Tucker, Lisa A. and Risch, Michael, Precedent Unbound: The Supreme Court’s Summary Elimination of Liberal Lower Court Rulings (March 19, 2023). Florida Law Review, Vol. 76, (2024 Forthcoming), Available at SSRN: or

“Over the past two years the United States Supreme Court has erased thirteen politically and legally significant opinions written by the federal appeals courts. In vacating rather than simply denying certiorari, the Court eliminated—with one sentence orders that offer no explanation—fully briefed, argued, and reasoned opinions on issues like abortion, the Voting Rights Act, Trump’s travel ban, and the Emoluments Clause, meaning that progressive victories in those areas no longer stand. The Court relied upon United States v.
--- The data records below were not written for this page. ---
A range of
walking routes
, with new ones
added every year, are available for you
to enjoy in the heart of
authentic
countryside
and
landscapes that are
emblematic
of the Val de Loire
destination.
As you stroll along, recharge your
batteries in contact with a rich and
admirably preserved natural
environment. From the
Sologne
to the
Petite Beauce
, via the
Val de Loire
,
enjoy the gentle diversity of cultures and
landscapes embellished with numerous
Munsingwear (1950), the first case to hold that when a case becomes moot during an appeal – thereby no longer involving a live controversy appropriate for judicial resolution – the higher court may use its power vacate the decision of the court below. Vacatur under Munsingwear has been extremely rare: on average, the Court vacated only one lower court precedent per year on average between 1994 and 2016. The Court vacated as many cases between 2017 and now as between 1994 and 2016. But the pattern did not begin so recently; since 2017, the Supreme Court has demonstrated a seeming eagerness to nullify lower court precedents, at a clip of four per year. Most of the vacated opinions have furthered progressive objectives. In fact, except for a very brief time between 2012 and 2016, the Court has vacated liberal-leaning precedent at a much higher rate. This pattern of Munsingwear vacatur is significant to litigants, political scientists, and legal scholars alike. This Article seeks to examine the previously unanalyzed history and rise of Munsingwear vacatur. Through statistical analysis presented in graphs and regression tables, the Article demonstrates how the Court treats ostensibly moot cases differently, depending almost entirely on the ideological directionality of the federal appeals court opinion.”